How Slow Can You Go?

Our users had complained that sometimes the system slowed down to a halt. This problem got assigned to a developer on my team. Unfortunately the developer was out of the office for a few days last week. Tomorrow I need to provide a status on the progress made on this trouble ticket. This made me go work with the developer personally to get the research moving faster.

The developer got some feedback from a sys admin that 3 users were causing the CPU to be utilized at 100%. The developer was then trying to determine what these users we doing. So the developer sent an e-mail to the customer asking what one of these users was doing on the day when the system stopped working. I immediately saw the problem with this tactic. The user in question was actually a developer from another company. So I told the developer we don't need to go through the customer. We could go straight to the developer.
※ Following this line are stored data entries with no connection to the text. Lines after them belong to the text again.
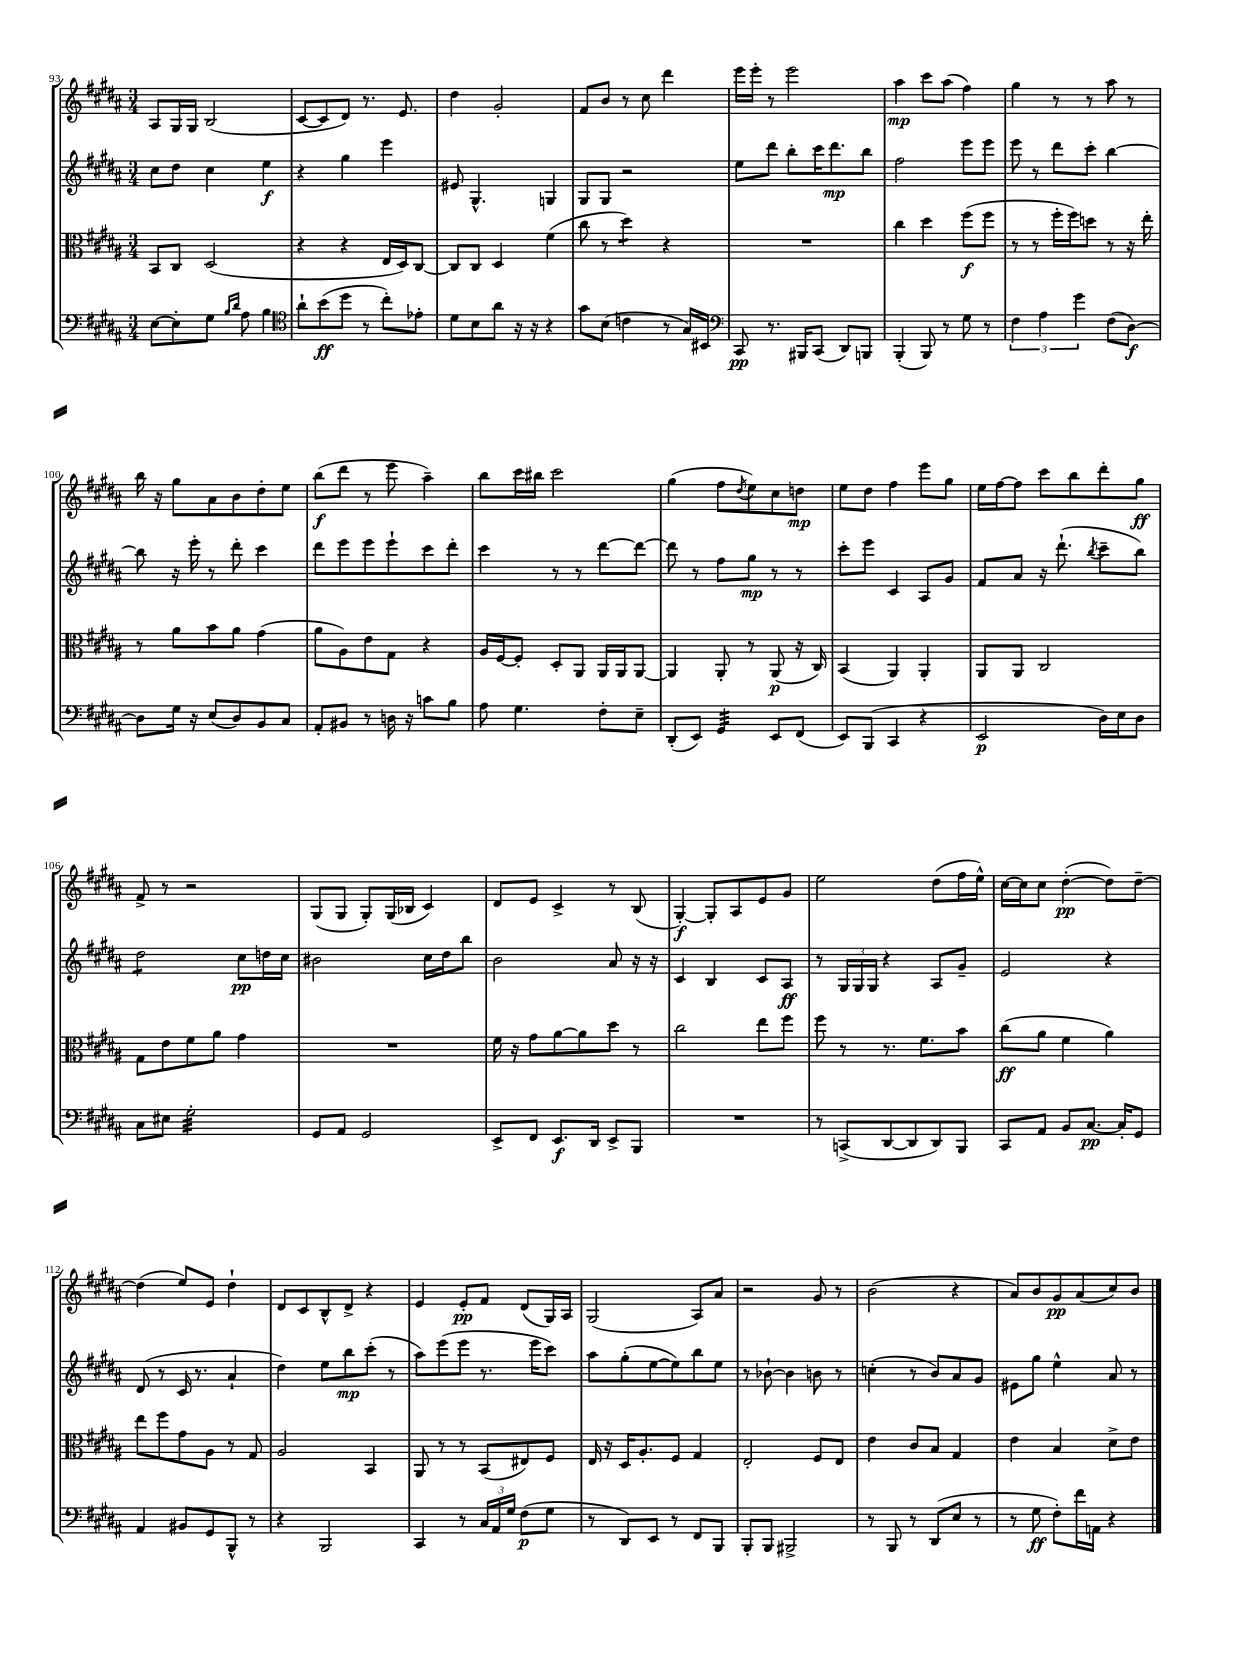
<<
\new StaffGroup <<
\new Staff = "s0" {
    \clef treble \key b \major \numericTimeSignature \time 3/4
    ais8 gis16 gis16 b2( |
    cis'8~ cis'8 dis'8) r8. e'8. |
    dis''4 gis'2-. |
    fis'8 b'8 r8 cis''8 dis'''4 |
    e'''16 e'''16-. r8 e'''2 |
    ais''4\mp cis'''8 ais''8( fis''4) |
    gis''4 r8 r8 ais''8 r8 |
    b''16 r16 gis''8 ais'8 b'8 dis''8-. e''8 |
    b''8\f( dis'''8 r8 e'''8 ais''4--) |
    b''8 cis'''16 bis''16 cis'''2 |
    gis''4( fis''8 \acciaccatura { dis''8 } e''8) cis''8 d''8\mp |
    e''8 dis''8 fis''4 e'''8 gis''8 |
    e''16 fis''16~ fis''8 cis'''8 b''8 dis'''8-. gis''8\ff |
    fis'8-> r8 r2 |
    gis8( gis8 gis8-.) gis16( bes16 cis'4) |
    dis'8 e'8 cis'4-> r8 b8( |
    gis4~-.\f) gis8-. ais8 e'8 gis'8 |
    e''2 dis''8( fis''16 e''16-^) |
    cis''16~ cis''16 cis''8 dis''4~-.\pp( dis''8) dis''8~-- |
    dis''4( e''8) e'8 dis''4-! |
    dis'8 cis'8 b8-^ dis'8-> r4 |
    e'4 e'8-.\pp fis'8 dis'8( gis16) ais16 |
    gis2( ais8) ais'8 |
    r2 gis'8 r8 |
    b'2( r4 |
    ais'8) b'8 gis'8\pp ais'8( cis''8) b'8 \bar "|." |
}
\new Staff = "s1" {
    \clef treble \key b \major \numericTimeSignature \time 3/4
    cis''8 dis''8 cis''4 e''4\f |
    r4 gis''4 e'''4 |
    eis'8 gis4.-^ g4 |
    gis8 gis8 r2 |
    e''8 dis'''8 b''8-. cis'''16 dis'''8.\mp b''8 |
    fis''2 e'''8 e'''8 |
    e'''8 r8 dis'''8 cis'''8-. b''4~ |
    b''8 r16 e'''16-. r8 dis'''8-. cis'''4 |
    dis'''8 e'''8 e'''8 e'''8-! cis'''8 dis'''8-. |
    cis'''4 r8 r8 dis'''8~ dis'''8~ |
    dis'''8 r8 fis''8 gis''8\mp r8 r8 |
    cis'''8-. e'''8 cis'4 ais8 gis'8 |
    fis'8 ais'8 r16 dis'''8.-!( \acciaccatura { b''8 } cis'''8-- b''8) |
    dis''2:8 cis''8\pp d''16 cis''16 |
    bis'2 cis''16 dis''16 b''8 |
    b'2 ais'8 r16 r16 |
    cis'4 b4 cis'8 ais8\ff |
    r8 \tuplet 3/2 { gis16 gis16 gis16 } r4 ais8 gis'8-- |
    e'2 r4 |
    dis'8( r8 cis'16 r8. ais'4-! |
    dis''4) e''8 b''8\mp cis'''8-.( r8 |
    ais''8) e'''8( e'''8 r8. e'''16 cis'''8) |
    ais''8 gis''8-.( e''8~ e''8) b''8 e''8 |
    r8 bes'8~-! bes'4 b'8 r8 |
    c''4-.( r8 b'8) ais'8 gis'8 |
    eis'8 gis''8 e''4-^ ais'8 r8 \bar "|." |
}
\new Staff = "s2" {
    \clef alto \key b \major \numericTimeSignature \time 3/4
    b,8 cis8 dis2( |
    r4 r4 e16 dis16) cis8~ |
    cis8 cis8 dis4 fis'4( |
    cis''8 r8 dis''4:8) r4 |
    R2. |
    cis''4 dis''4 fis''8\f( fis''8 |
    r8 r8 fis''16-. fis''16) d''8 r8 r16 e''16-. |
    r8 ais'8 b'8 ais'8 gis'4( |
    ais'8 ais8) e'8 gis8 r4 |
    ais16 fis16~ fis8-. dis8-. ais,8 ais,16 ais,16 ais,8~ |
    ais,4 ais,8-. r8 ais,8\p( r16 cis16) |
    b,4( ais,4) ais,4-. |
    ais,8 ais,8 cis2 |
    gis8 e'8 fis'8 ais'8 gis'4 |
    R2. |
    fis'16 r16 gis'8 ais'8~ ais'8 dis''8 r8 |
    cis''2 e''8 fis''8 |
    fis''8 r8 r8. fis'8. b'8 |
    cis''8\ff( ais'8 fis'4 ais'4) |
    e''8 fis''8 gis'8 ais8 r8 gis8 |
    ais2 b,4 |
    ais,8 r8 r8 b,8( eis8) fis8 |
    e16 r16 dis16 ais8.-. fis8 gis4 |
    e2-. fis8 e8 |
    e'4 cis'8 b8 gis4 |
    e'4 b4 dis'8-> e'8 \bar "|." |
}
\new Staff = "s3" {
    \clef bass \key b \major \numericTimeSignature \time 3/4
    e8~ e8-. gis8 \grace { b16 dis'16 } ais8 b4 |
    \clef tenor ais'8-! b'8\ff( dis''8 r8 cis''8-.) ees'8-. |
    dis'8 b8 ais'8 r16 r16 r4 |
    gis'8 b8( c'4 r8 gis16) bis,16 |
    \clef bass cis,8\pp r8. bis,,16 cis,8( dis,8) b,,8 |
    b,,4-.( b,,8) r8 gis8 r8 |
    \tuplet 3/2 { fis4 ais4 gis'4 } fis8( dis8~\f) |
    dis8 gis16 r16 e8( dis8) b,8 cis8 |
    ais,8-. bis,8 r8 d16 r16 c'8 b8 |
    ais8 gis4. fis8-. e8-- |
    dis,8-.( e,8) gis,4:32 e,8 fis,8( |
    e,8) b,,8( cis,4 r4 |
    e,2\p dis16) e16 dis8 |
    cis8 eis8 gis2:32-. |
    gis,8 ais,8 gis,2 |
    e,8-> fis,8 e,8.\f dis,16 e,8-> b,,8 |
    R2. |
    r8 c,8->( dis,8~ dis,8 dis,8) b,,8 |
    cis,8 ais,8 b,8 cis8.~\pp cis16-. gis,8 |
    ais,4 bis,8 gis,8 b,,8-^ r8 |
    r4 b,,2 |
    cis,4 r8 \tuplet 3/2 { cis16 ais,16 gis16 } fis8\p( gis8 |
    r8 dis,8) e,8 r8 fis,8 b,,8 |
    b,,8-. b,,8 bis,,2-> |
    r8 b,,8 r8 dis,8( e8 r8 |
    r8 gis8\ff fis8-.) fis'16 a,16 r4 \bar "|." |
}
>>
>>
\layout { \context { \Score currentBarNumber = #93 } }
However I retraced the steps back to the facts of the matter. Yes maybe these 3 users identified by system administration might have been involved with the problem. However maybe they were not. I showed the developer some other event logs showing other users having recurring problems when the slowdown occurred. Earlier I had e-mailed the developer about this, but he just responded with some questions. Today I sat the developer down and showed him how I wanted him to generate test data to replicate this recurring problem the users encountered. When we had the data ready, we found that when certain users went to some specifics screens in the app, all users in that part of the app were frozen.
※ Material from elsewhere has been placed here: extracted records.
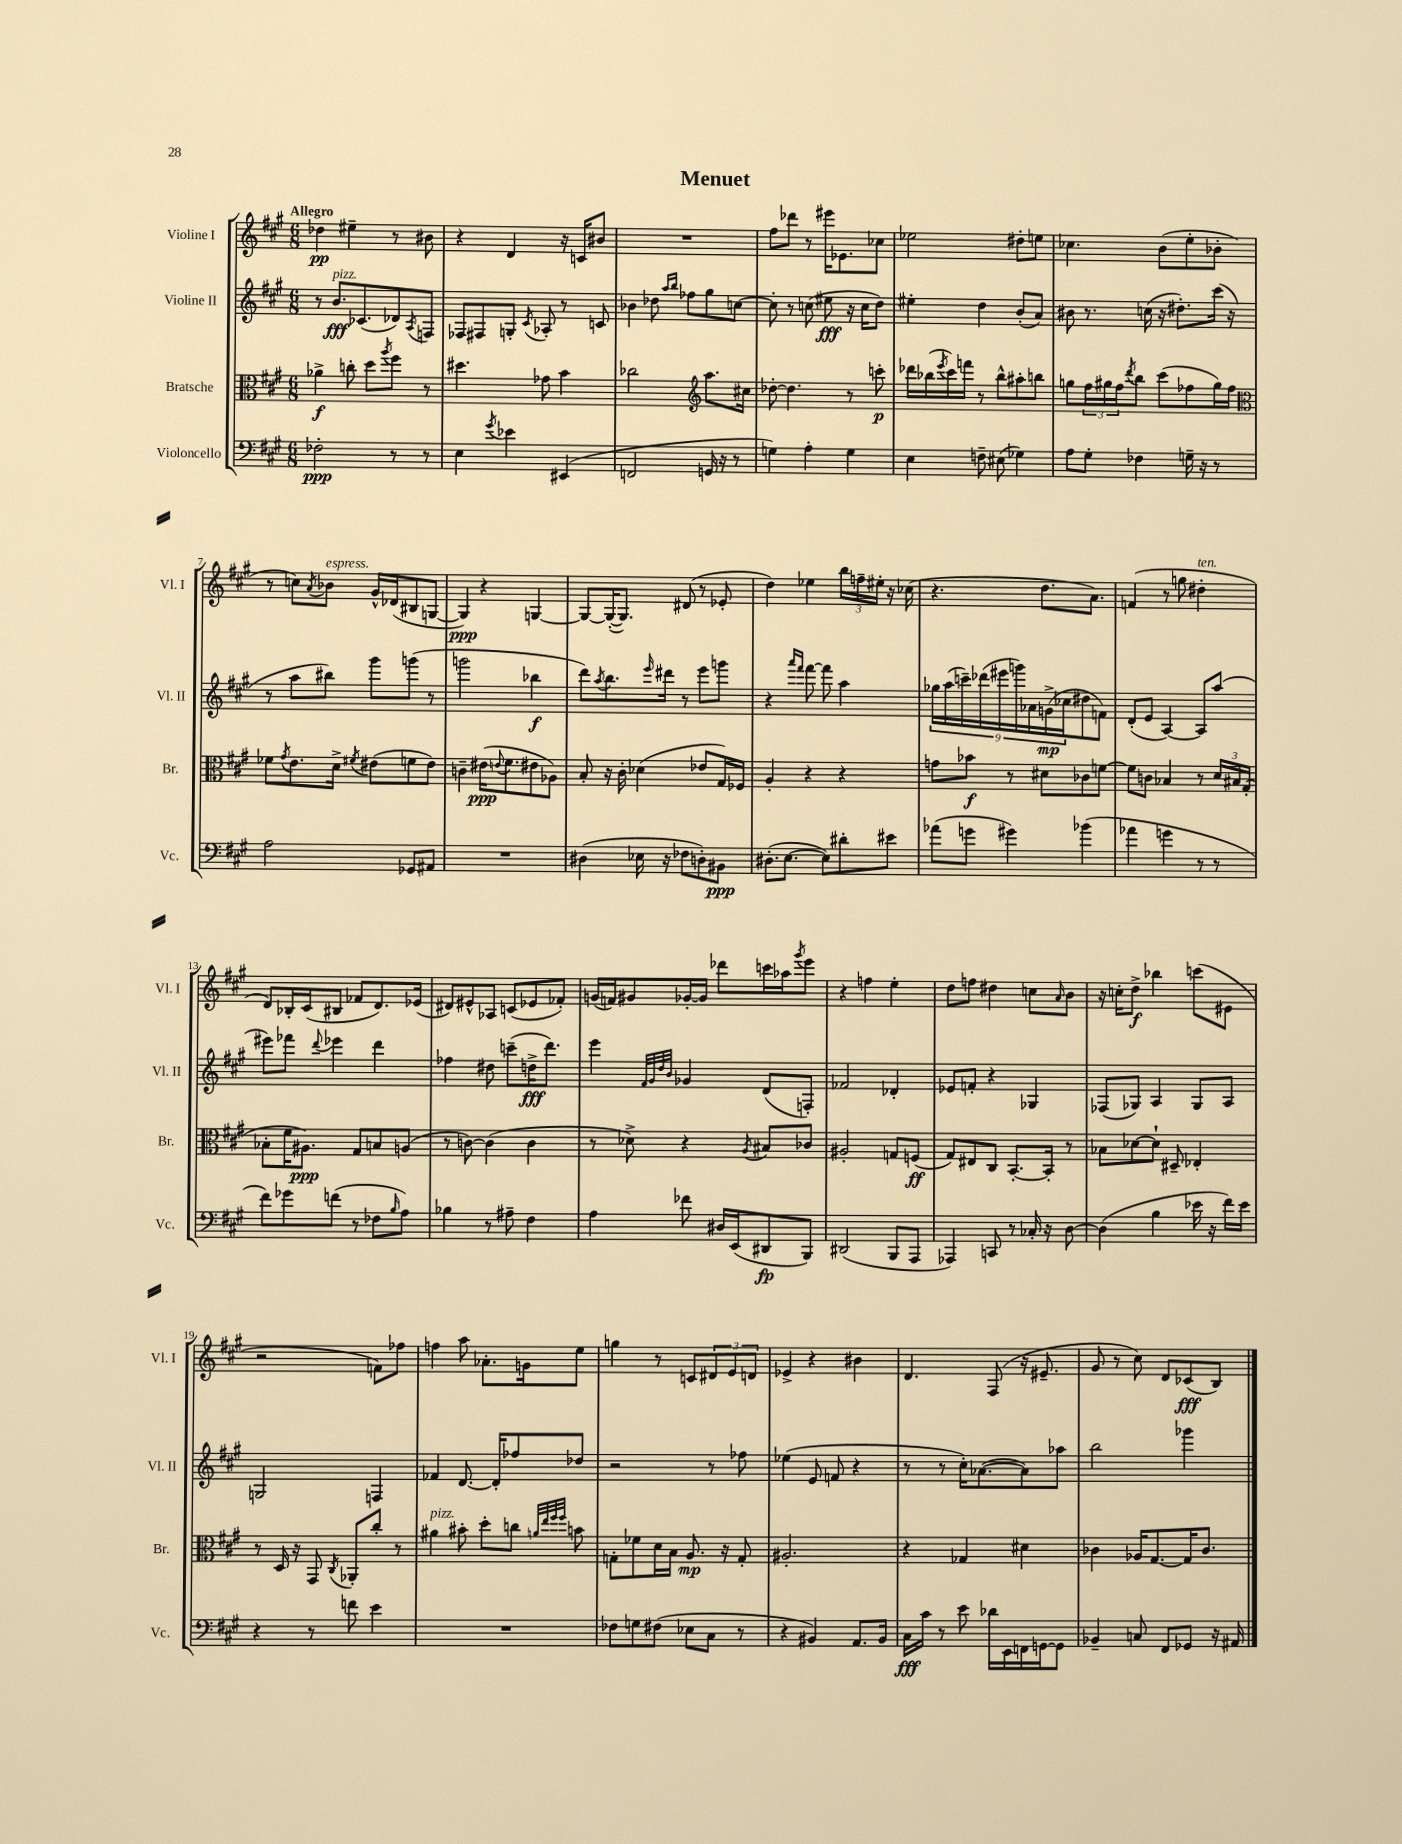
\header { title = "Menuet" }
<<
\new StaffGroup <<
\new Staff = "s0" \with { instrumentName = "Violine I" shortInstrumentName = "Vl. I" } {
    \clef treble \key a \major \numericTimeSignature \time 6/8 \tempo "Allegro"
    des''4\pp eis''4-- r8 bis'8 |
    r4 d'4 r16 c'16 bis'8 |
    R2. |
    fis''8 des'''8 r8 eis'''16 ees'8. ces''8 |
    ees''2 dis''8-. e''8 |
    ces''4. b'8( e''8-. bes'8-. |
    r8 c''8) \acciaccatura { a'8 } bes'8^\markup { \italic "espress." } gis'16-^ des'16( bis8 g8~ |
    g4\ppp) r4 g4~ |
    g8~ g16~-.( g8.) dis'8( r8 ees'8-. |
    d''4) ees''4 \tuplet 3/2 { b''16 f''16-- eis''16-. } r16 ces''16( |
    r4. d''8. a'8.) |
    f'4( r8 g''8 dis''4-.^\markup { \italic "ten." } |
    d'8) bes16-. cis'16( bis8 fes'8 d'8.) ees'16( |
    dis'8) eis'8-^ aes8 c'8( ees'8 fes'8-.) |
    g'16( f'16) gis'8 ges'16~-. ges'16 des'''8 c'''16 aes''16 \acciaccatura { gis'''8 } e'''8 |
    r4 f''4 e''4-. |
    d''8 f''8 dis''4 c''8 \grace { a'16 } b'8 |
    r16 c''16-. d''8->\f bes''4 c'''8( eis'8 |
    r2 f'8) fes''8 |
    f''4 a''8 aes'8.-. g'16 e''8 |
    g''4 r8 c'8 \tuplet 3/2 { dis'8 e'8 d'8 } |
    ees'4-> r4 bis'4 |
    d'4. fis8( r16 eis'8.-- |
    gis'8 r8 cis''8) d'8 ces'8\fff( b8) \bar "|." |
}
\new Staff = "s1" \with { instrumentName = "Violine II" shortInstrumentName = "Vl. II" } {
    \clef treble \key a \major \numericTimeSignature \time 6/8
    r8 b'8.\fff^\markup { \italic "pizz." } ces'8.( des'8) \acciaccatura { a8 } f8 |
    fes8 fis8 g8-. \acciaccatura { cis'8 } aes8-. r8 c'8 |
    bes'4 des''8 \grace { a''16 b''16 } fes''8 gis''8 c''8~ |
    c''8-. r8 c''8( eis''8\fff r16 c''16 d''8) |
    eis''4-. d''4 b'8-.( a'8) |
    bis'8 r8. c''16( r16 dis''8.-.) cis'''16( r16 |
    r8 a''8 bis''8) gis'''8 g'''8( r8 |
    g'''2 bes''4\f |
    d'''8) \acciaccatura { a''8 } b''8. \grace { e'''16 } dis'''16 r8 e'''8 g'''8 |
    r4 \grace { a'''16 fis'''16 } fis'''8~ fis'''8 a''4 |
    \tuplet 9/8 { ges''16 a''16( c'''16--) des'''16( eis'''16 g'''16) aes'16 g'16->\mp( ces''16 } dis''8 f'8) |
    d'8-.( e'8 a4~) a8 a''8( |
    eis'''8) fes'''8 \appoggiatura { d'''8 } ees'''4 d'''4 |
    fes''4 dis''8 c'''8--( d''16->\fff d'''8.) |
    e'''4 \grace { fis'32 gis'32 d''32 b'32 } ges'4 d'8( f8-.) |
    fes'2 des'4-. |
    ees'8 f'8-. r4 ges4 |
    fes8( ges8) a4 ges8 a8 |
    g2 f4 |
    fes'4 d'8.~ d'16-. fes''8 des''8 |
    r2 r8 fes''8 |
    ees''4( e'8 f'8 r4 |
    r8 r8 cis''16-.) aes'8.~( aes'8) aes''8 |
    b''2 ges'''4 \bar "|." |
}
\new Staff = "s2" \with { instrumentName = "Bratsche" shortInstrumentName = "Br." } {
    \clef alto \key a \major \numericTimeSignature \time 6/8
    aes'4->\f c''8-. d''8 \acciaccatura { a''8 } fis''8 r8 |
    dis''4. ges'8 b'4 |
    ces''2 \clef treble a''8. cis''16 |
    des''8~-. des''4. r8 c'''8-.\p |
    des'''16 bes''16( \acciaccatura { e'''8 } cis'''16) f'''16 r8 bes''8-^ ais''8-. b''8 |
    g''8 \tuplet 3/2 { fis''16 gis''16 fis''16 } \acciaccatura { d'''8 } b''8 cis'''8( fes''8 gis''16) fes''16 |
    \clef alto fes'8 \acciaccatura { gis'8 } e'8. d'16-> \acciaccatura { fis'8 } eis'8( f'8 eis'8) |
    c'4-- eis'16\ppp( \appoggiatura { e'8 } fis'8. eis'8 aes8) |
    b8-. r16 cis'16-. des'4( ees'8 gis16) fes16 |
    a4-. r4 r4 |
    g'8 bes'8\f r8 dis'8 ces'8 f'8~ |
    f'8 c'8 bes4 r8 \tuplet 3/2 { d'16 bis16 gis16-.( } |
    bes8-. fis'16 ais8.\ppp) gis8 b8 a8( |
    r8 c'8~) c'4( c'4 |
    r8 des'8->) r4 \acciaccatura { a8 } bis8 ces'8 |
    ais2-. g8 f8\ff( |
    gis8) eis8 cis8 b,8.~-. b,16-. r8 |
    bes8 des'8~ des'8-! dis8-- ees4-. |
    r8 d16 r16 gis,8 \acciaccatura { cis8 } aes,8-. cis''8-. r8 |
    ais'4^\markup { \italic "pizz." } bis'8-. d''8-. c''8 \grace { a'32 e''32 fis''32 fis''32 } b'8 |
    g8-. fes'8 d'16 b16 a8.\mp r16 g8-. |
    ais2.-. |
    r4 ges4 dis'4 |
    ces'4 aes16 gis8.~ gis16 ces'8. \bar "|." |
}
\new Staff = "s3" \with { instrumentName = "Violoncello" shortInstrumentName = "Vc." } {
    \clef bass \key a \major \numericTimeSignature \time 6/8
    fes2-.\ppp r8 r8 |
    e4 \acciaccatura { gis'8 } ees'4 eis,4( |
    f,2 g,16 r16 r8 |
    g4) a4-. g4 |
    e4 f8-- eis8( ges4) |
    a8 gis8-. fes4 g16-- r16 r8 |
    a2 ges,8 ais,8 |
    R2. |
    dis4( ees16 r16 fes8 d8-.) bis,8\ppp |
    dis8.-.( e8.~ e8) dis'8-. eis'8 |
    aes'8( g'8 gis'4) bes'4( |
    aes'4 g'4 r8 r8 |
    fis'8) ges'8 f'8( r8 fes8 \grace { b16 } a8) |
    bes4 r8 ais8-- fis4 |
    a4 fes'8 dis16 e,16( dis,8\fp b,,8) |
    dis,2( b,,8 a,,8 |
    aes,,4) c,8 r8 ces16-. r16 d8~ |
    d4( b4 ees'16 r16 fis'16) ees'16 |
    r4 r8 f'8 e'4 |
    R2. |
    fes8 g8 fis8( ees8 cis8 r8 |
    r4 bis,4) a,8. bis,16 |
    cis16\fff cis'16 r8 e'8 des'16 e,16 f,16 g,16~ g,8 |
    bes,4-- c8 fis,8 ges,8 r16 ais,16 \bar "|." |
}
>>
>>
I am not sure if this is the cause of the problem. But we ran some good tests. Next step is to get sys admin to monitor the system when we duplicate the problem. We also went and talked with the other developer who sys admin says was involved with CPU 100% utilization. And we worked out a plan to have him try his work in development to see if we can replicate the problem. In the maintenance world, I have found that most developers need a lot of prodding to get them to make significant progress on trouble tickets. I am only sorry that I am the one who need to hold the prod.